## ATTIVITÀ
Trascrivi fedelmente il passo della recensione sui Giardini di Mirò che comincia dalle parole "I Giardini di" e termina dopo "la 42 Records.".

## TESTO RIPORTATO

Son passati diciotto anni dal loro primo, epocale, lavoro. Ricordo che si gridò quasi al miracolo. Anche in Italia si poteva, si riusciva a fare musica di respiro internazionale, con un’etichetta piccola e combattiva, la Homesleep (senza contari i primi Ep editi da Gamma Pop, Fiction.Friction, Zum).
I Giardini di Mirò licenziarono il loro primo full lenght “Rise and Fall of Academic Drifting” dando vita ad un excursus che, nel tempo si è sviluppato in lungo ed in largo, mai cedendo alle sirene del già sentito.
Cinque anni fa, il loro ultimo disco, “Rapsodia satantica”, che va a ricollegarsi ad un precedente esperimento: sonorizzare ex novo, pellicole di film muti.
Scomparsa, purtroppo la Homesleep, ci hanno pensato le label 2nd Rec, Unhip e Santeria/Audioglobe a supportare il gruppo emiliano che, pochi giorni fa è tornato sul mercato con “Different times” per la 42 Records.
I primi 97 secondi dell’album, catturano immediatamente l’ascoltatore. E’ musica che andrebbe bene come colonna sonora di una qualsiasi immagine, un qualsiasi accadimento reale o onirico. Atmosfere che come da prassi richiamano i Mogwai e quando entra in scena la chitarra si flirta con i migliori pezzi degli Yo La Tengo.
Poi la magia iniziale sparisce, improvvisa, per lasciare spazio ad una batteria, insolitamente per la band, un po’ troppo invasiva.
Ma gli 8 minuti e passa della title track si connettono subito con i sensi di chi ascolta, facendolo entrare nel mondo immaginifico di questa storica band dell’indie italiano.
E già, l’indie italiano, ramificato in mille rivoli e divenuto, negli anni, un fiume carsico. Molti gli ospiti nel disco che lo rendono unico e internazionale: Adele Nigro meglio conosciuta con il moniker di Any Other cantata magnificamente “Don’t lie”, sussurrata e soffiata su un tappeto melodico molto accattivante.
Il terzo brano, “Hold on”, con la partecipazione del grande cantautore americano – ex God Machine e anima dei Sophia – Robin Proper-Sheppard, sotto certi aspetti ricalca la dinamica della title-track, con una splendida overture strumentale che successivamente cambia registro.
Dopo la sognante “Pity the nation” è la volta del terzo ospite dell’album. Glenn Johnson è vivo e lotta insieme a noi. La sua voce fa da corredo al pezzo più breve dell’album e si va con la mente a ritroso, ai Piano Magic, ad un secolo che stava per finire ed un altro che andava a iniziare con la loro stupenda musica.

## ESTRATTI DEI DATI
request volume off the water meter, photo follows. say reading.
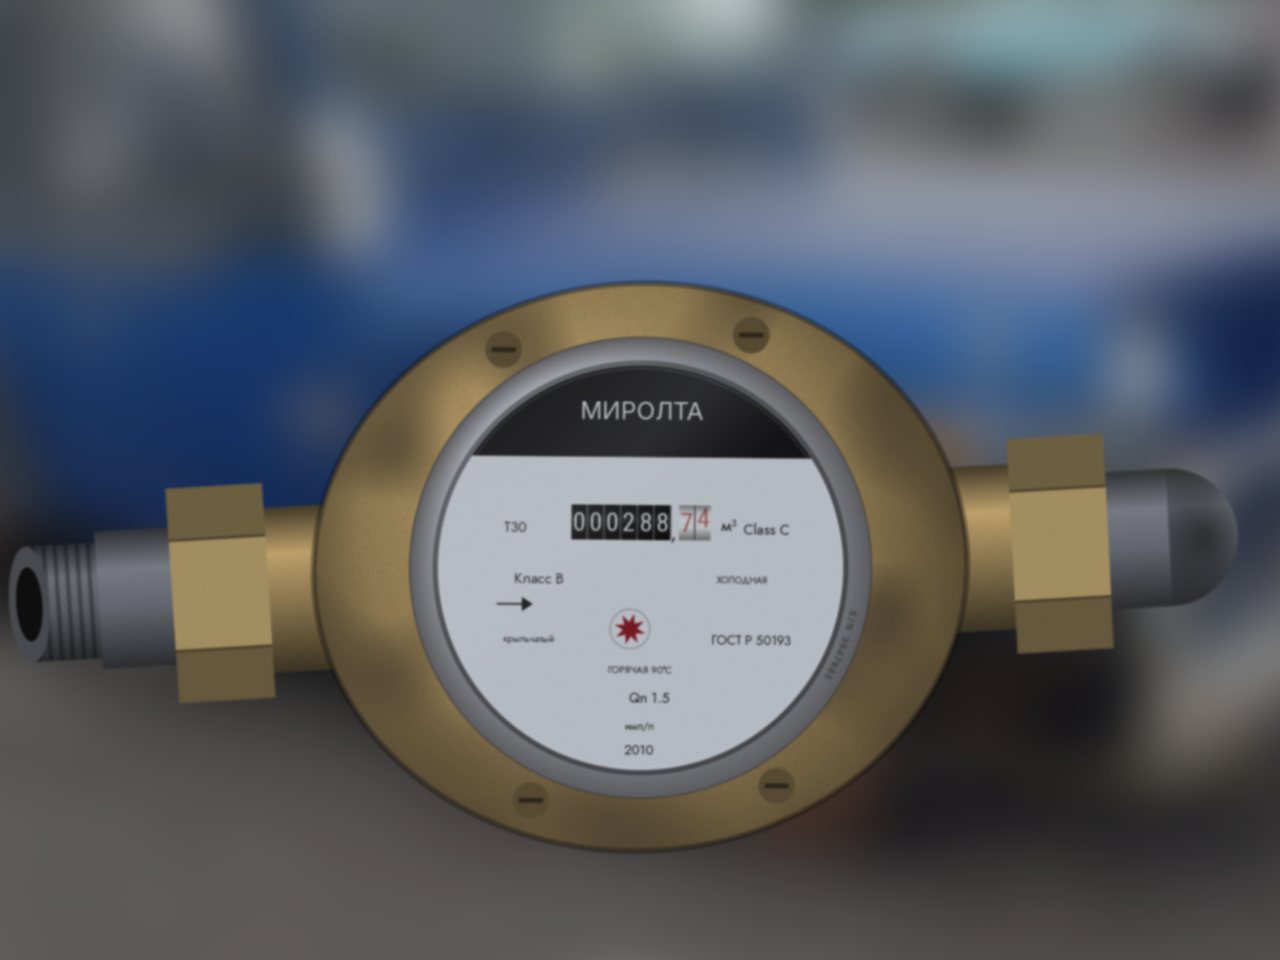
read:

==

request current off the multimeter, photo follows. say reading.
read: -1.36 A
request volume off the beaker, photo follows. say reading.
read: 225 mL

--

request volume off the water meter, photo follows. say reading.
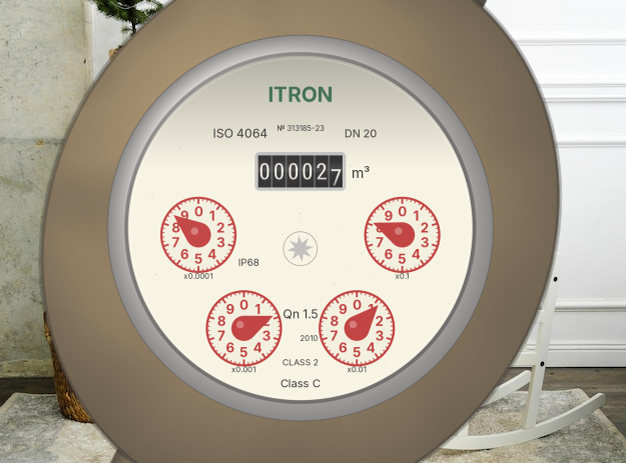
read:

## RISPOSTA
I Giardini di Mirò licenziarono il loro primo full lenght “Rise and Fall of Academic Drifting” dando vita ad un excursus che, nel tempo si è sviluppato in lungo ed in largo, mai cedendo alle sirene del già sentito.
Cinque anni fa, il loro ultimo disco, “Rapsodia satantica”, che va a ricollegarsi ad un precedente esperimento: sonorizzare ex novo, pellicole di film muti.
Scomparsa, purtroppo la Homesleep, ci hanno pensato le label 2nd Rec, Unhip e Santeria/Audioglobe a supportare il gruppo emiliano che, pochi giorni fa è tornato sul mercato con “Different times” per la 42 Records.